Page images and extracted text:
● ● ● ● ● ● ●

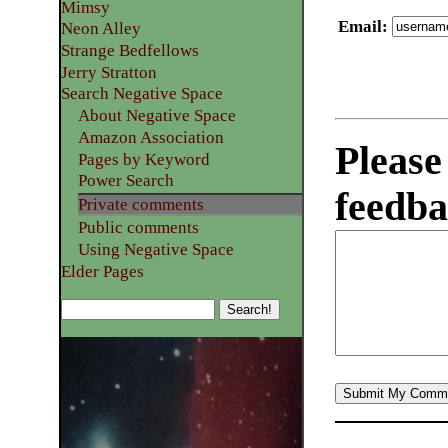
Mimsy
Email
:
Neon Alley
Strange Bedfellows
Jerry Stratton
Search Negative Space
About Negative Space
Amazon Association
Please
Pages by Keyword
Power Search
feedba
Private comments
Public comments
Using Negative Space
Elder Pages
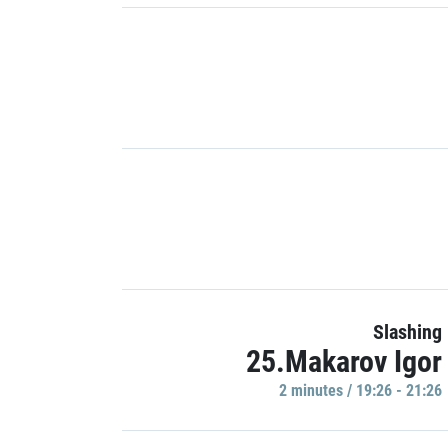
Slashing
25.Makarov Igor
2 minutes / 19:26 - 21:26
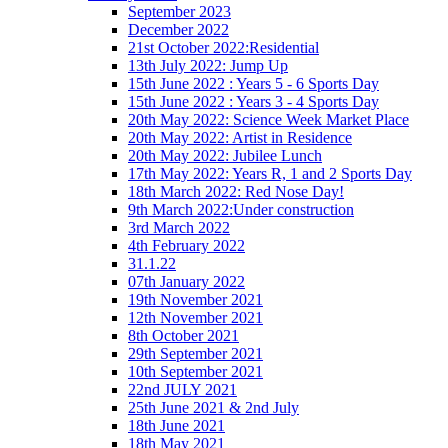
September 2023
December 2022
21st October 2022:Residential
13th July 2022: Jump Up
15th June 2022 : Years 5 - 6 Sports Day
15th June 2022 : Years 3 - 4 Sports Day
20th May 2022: Science Week Market Place
20th May 2022: Artist in Residence
20th May 2022: Jubilee Lunch
17th May 2022: Years R, 1 and 2 Sports Day
18th March 2022: Red Nose Day!
9th March 2022:Under construction
3rd March 2022
4th February 2022
31.1.22
07th January 2022
19th November 2021
12th November 2021
8th October 2021
29th September 2021
10th September 2021
22nd JULY 2021
25th June 2021 & 2nd July
18th June 2021
18th May 2021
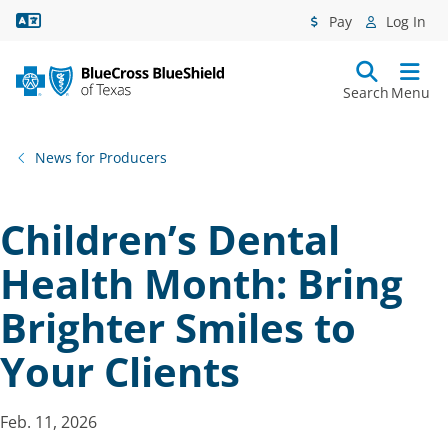
Language Assistance
Pay
Log In
Search
Menu
News for Producers
Children’s Dental
Health Month: Bring
Brighter Smiles to
Your Clients
Feb. 11, 2026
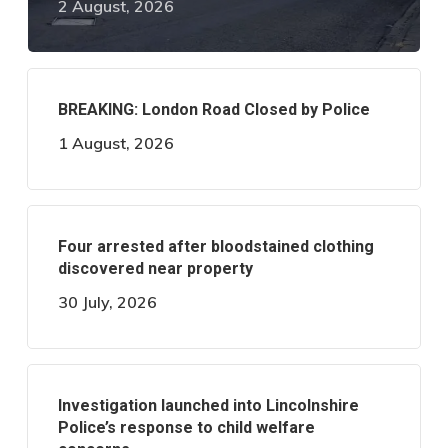
2 August, 2026
BREAKING: London Road Closed by Police
1 August, 2026
Four arrested after bloodstained clothing
discovered near property
30 July, 2026
Investigation launched into Lincolnshire
Police’s response to child welfare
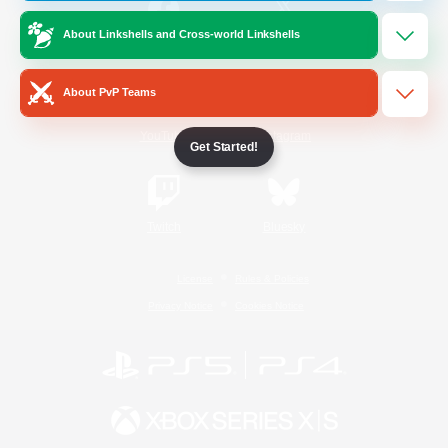
About Linkshells and Cross-world Linkshells
/
Facebook
X
News
About PvP Teams
YouTube
Instagram
Get Started!
Twitch
Bluesky
License
Rules & Policies
Privacy Notice
Cookies Notice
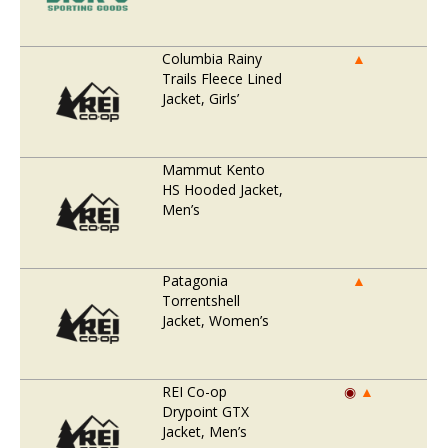
Columbia Rainy
▲
Trails Fleece Lined
Jacket, Girls’
Mammut Kento
HS Hooded Jacket,
Men’s
Patagonia
▲
Torrentshell
Jacket, Women’s
REI Co-op
◉
▲
Drypoint GTX
Jacket, Men’s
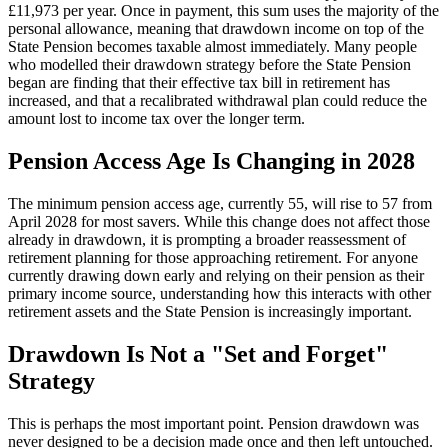
£11,973 per year. Once in payment, this sum uses the majority of the
personal allowance, meaning that drawdown income on top of the
State Pension becomes taxable almost immediately. Many people
who modelled their drawdown strategy before the State Pension
began are finding that their effective tax bill in retirement has
increased, and that a recalibrated withdrawal plan could reduce the
amount lost to income tax over the longer term.
Pension Access Age Is Changing in 2028
The minimum pension access age, currently 55, will rise to 57 from
April 2028 for most savers. While this change does not affect those
already in drawdown, it is prompting a broader reassessment of
retirement planning for those approaching retirement. For anyone
currently drawing down early and relying on their pension as their
primary income source, understanding how this interacts with other
retirement assets and the State Pension is increasingly important.
Drawdown Is Not a "Set and Forget"
Strategy
This is perhaps the most important point. Pension drawdown was
never designed to be a decision made once and then left untouched.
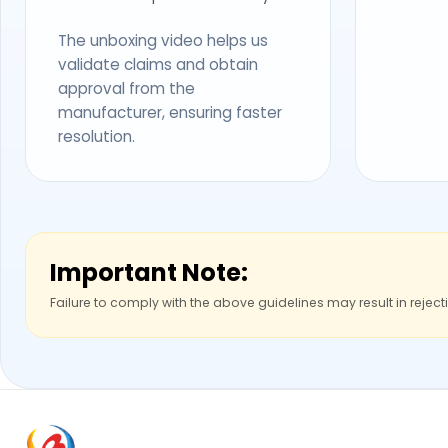
The unboxing video helps us
validate claims and obtain
approval from the
manufacturer, ensuring faster
resolution.
Important Note:
Failure to comply with the above guidelines may result in reject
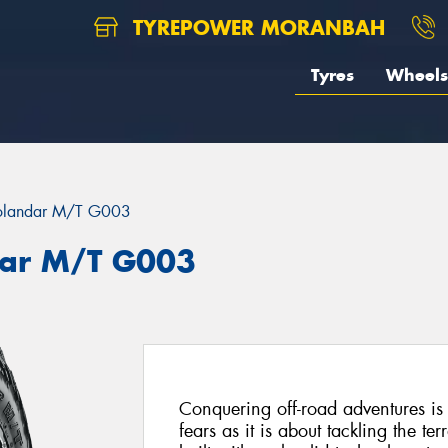
TYREPOWER MORANBAH
Tyres
Wheels
landar M/T G003
ar M/T G003
Conquering off-road adventures i
fears as it is about tackling the 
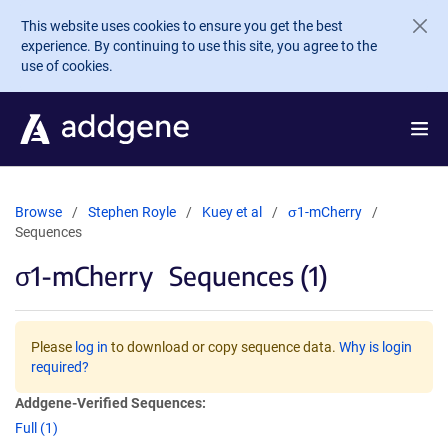
Skip to main content
This website uses cookies to ensure you get the best
experience. By continuing to use this site, you agree to the
use of cookies.
Browse
Stephen Royle
Kuey et al
σ1-mCherry
Sequences
σ1-mCherry
Sequences (1)
Please
log in
to download or copy sequence data.
Why is login
required?
Addgene-Verified Sequences:
Full (1)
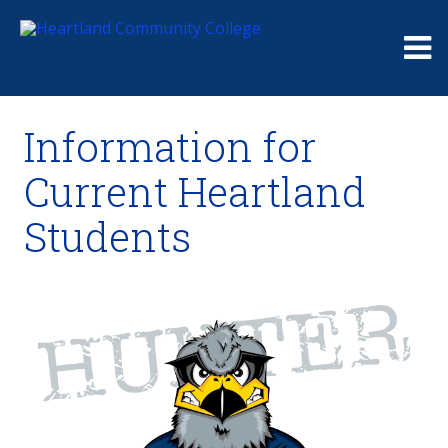
Me
Information for
Current Heartland
Students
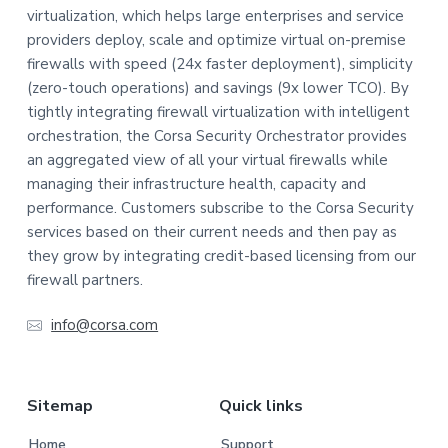
virtualization, which helps large enterprises and service
o
providers deploy, scale and optimize virtual on-premise
t
firewalls with speed (24x faster deployment), simplicity
(zero-touch operations) and savings (9x lower TCO). By
e
tightly integrating firewall virtualization with intelligent
orchestration, the Corsa Security Orchestrator provides
r
an aggregated view of all your virtual firewalls while
managing their infrastructure health, capacity and
performance. Customers subscribe to the Corsa Security
services based on their current needs and then pay as
they grow by integrating credit-based licensing from our
firewall partners.
info@corsa.com
Sitemap
Quick links
Home
Support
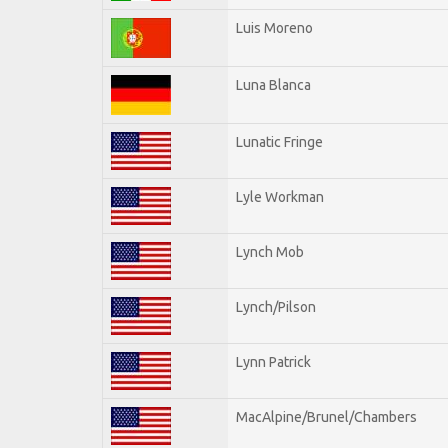
Luis Moreno
Luna Blanca
Lunatic Fringe
Lyle Workman
Lynch Mob
Lynch/Pilson
Lynn Patrick
MacAlpine/Brunel/Chambers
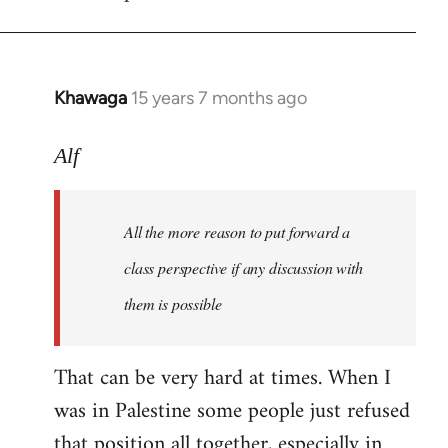
libcom.org
Khawaga
15 years 7 months ago
In
reply
to
Alf
Welcome
by
All the more reason to put forward a
libcom.org
class perspective if any discussion with
them is possible
That can be very hard at times. When I
was in Palestine some people just refused
that position all together, especially in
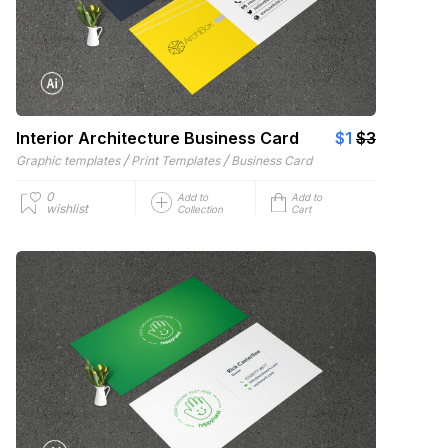
Interior Architecture Business Card
$1
$3
/
/
Graphic templates
Print Templates
Business Card
0
Add to
Add to
wishlist
Collection
Cart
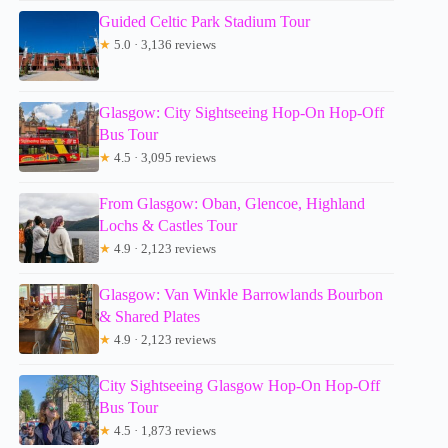
Guided Celtic Park Stadium Tour
★
5.0 · 3,136 reviews
Glasgow: City Sightseeing Hop-On Hop-Off
Bus Tour
★
4.5 · 3,095 reviews
From Glasgow: Oban, Glencoe, Highland
Lochs & Castles Tour
★
4.9 · 2,123 reviews
Glasgow: Van Winkle Barrowlands Bourbon
& Shared Plates
★
4.9 · 2,123 reviews
City Sightseeing Glasgow Hop-On Hop-Off
Bus Tour
★
4.5 · 1,873 reviews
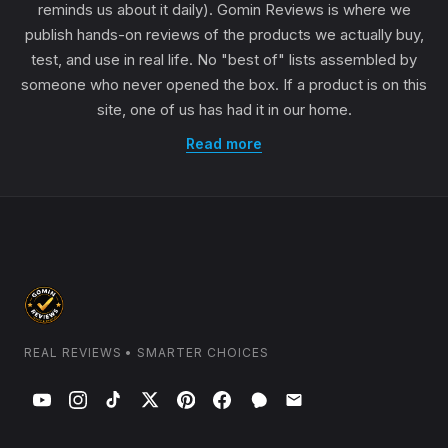
reminds us about it daily). Gomin Reviews is where we
publish hands-on reviews of the products we actually buy,
test, and use in real life. No "best of" lists assembled by
someone who never opened the box. If a product is on this
site, one of us has had it in our home.
Read more
REAL REVIEWS • SMARTER CHOICES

● ● ● ● ● ● ●

• _Exercise details_
Please make an exact copy of the records, leaving out any picture.

• _Output of the task_
Mimsy
Email
:
Neon Alley
Strange Bedfellows
Jerry Stratton
Search Negative Space
About Negative Space
Amazon Association
Please
Pages by Keyword
Power Search
feedba
Private comments
Public comments
Using Negative Space
Elder Pages
Slashing
25.Makarov Igor
2 minutes / 19:26 - 21:26
September 2023
December 2022
21st October 2022:Residential
13th July 2022: Jump Up
15th June 2022 : Years 5 - 6 Sports Day
15th June 2022 : Years 3 - 4 Sports Day
20th May 2022: Science Week Market Place
20th May 2022: Artist in Residence
20th May 2022: Jubilee Lunch
17th May 2022: Years R, 1 and 2 Sports Day
18th March 2022: Red Nose Day!
9th March 2022:Under construction
3rd March 2022
4th February 2022
31.1.22
07th January 2022
19th November 2021
12th November 2021
8th October 2021
29th September 2021
10th September 2021
22nd JULY 2021
25th June 2021 & 2nd July
18th June 2021
18th May 2021
Language Assistance
Pay
Log In
Search
Menu
News for Producers
Children’s Dental
Health Month: Bring
Brighter Smiles to
Your Clients
Feb. 11, 2026
2 August, 2026
BREAKING: London Road Closed by Police
1 August, 2026
Four arrested after bloodstained clothing
discovered near property
30 July, 2026
Investigation launched into Lincolnshire
Police’s response to child welfare
About Linkshells and Cross-world Linkshells
/
Facebook
X
News
About PvP Teams
YouTube
Instagram
Get Started!
Twitch
Bluesky
License
Rules & Policies
Privacy Notice
Cookies Notice
Columbia Rainy
▲
Trails Fleece Lined
Jacket, Girls’
Mammut Kento
HS Hooded Jacket,
Men’s
Patagonia
▲
Torrentshell
Jacket, Women’s
REI Co-op
◉
▲
Drypoint GTX
Jacket, Men’s
£11,973 per year. Once in payment, this sum uses the majority of the
personal allowance, meaning that drawdown income on top of the
State Pension becomes taxable almost immediately. Many people
who modelled their drawdown strategy before the State Pension
began are finding that their effective tax bill in retirement has
increased, and that a recalibrated withdrawal plan could reduce the
amount lost to income tax over the longer term.
Pension Access Age Is Changing in 2028
The minimum pension access age, currently 55, will rise to 57 from
April 2028 for most savers. While this change does not affect those
already in drawdown, it is prompting a broader reassessment of
retirement planning for those approaching retirement. For anyone
currently drawing down early and relying on their pension as their
primary income source, understanding how this interacts with other
retirement assets and the State Pension is increasingly important.
Drawdown Is Not a "Set and Forget"
Strategy
This is perhaps the most important point. Pension drawdown was
never designed to be a decision made once and then left untouched.
The unboxing video helps us
validate claims and obtain
approval from the
manufacturer, ensuring faster
resolution.
Important Note:
Failure to comply with the above guidelines may result in reject
TYREPOWER MORANBAH
Tyres
Wheels
landar M/T G003
ar M/T G003
Conquering off-road adventures i
fears as it is about tackling the 
Skip to main content
This website uses cookies to ensure you get the best
experience. By continuing to use this site, you agree to the
use of cookies.
Browse
Stephen Royle
Kuey et al
σ1-mCherry
Sequences
σ1-mCherry
Sequences (1)
Please
log in
to download or copy sequence data.
Why is login
required?
Addgene-Verified Sequences:
Full (1)
Me
Information for
Current Heartland
Students
virtualization, which helps large enterprises and service
o
providers deploy, scale and optimize virtual on-premise
t
firewalls with speed (24x faster deployment), simplicity
(zero-touch operations) and savings (9x lower TCO). By
e
tightly integrating firewall virtualization with intelligent
orchestration, the Corsa Security Orchestrator provides
r
an aggregated view of all your virtual firewalls while
managing their infrastructure health, capacity and
performance. Customers subscribe to the Corsa Security
services based on their current needs and then pay as
they grow by integrating credit-based licensing from our
firewall partners.
info@corsa.com
Sitemap
Quick links
Home
Support
Luis Moreno
Luna Blanca
Lunatic Fringe
Lyle Workman
Lynch Mob
Lynch/Pilson
Lynn Patrick
MacAlpine/Brunel/Chambers
libcom.org
Khawaga
15 years 7 months ago
In
reply
to
Alf
Welcome
by
All the more reason to put forward a
libcom.org
class perspective if any discussion with
them is possible
That can be very hard at times. When I
was in Palestine some people just refused
that position all together, especially in
Interior Architecture Business Card
$1
$3
/
/
Graphic templates
Print Templates
Business Card
0
Add to
Add to
wishlist
Collection
Cart
Guided Celtic Park Stadium Tour
★
5.0 · 3,136 reviews
Glasgow: City Sightseeing Hop-On Hop-Off
Bus Tour
★
4.5 · 3,095 reviews
From Glasgow: Oban, Glencoe, Highland
Lochs & Castles Tour
★
4.9 · 2,123 reviews
Glasgow: Van Winkle Barrowlands Bourbon
& Shared Plates
★
4.9 · 2,123 reviews
City Sightseeing Glasgow Hop-On Hop-Off
Bus Tour
★
4.5 · 1,873 reviews
reminds us about it daily). Gomin Reviews is where we
publish hands-on reviews of the products we actually buy,
test, and use in real life. No "best of" lists assembled by
someone who never opened the box. If a product is on this
site, one of us has had it in our home.
Read more
REAL REVIEWS • SMARTER CHOICES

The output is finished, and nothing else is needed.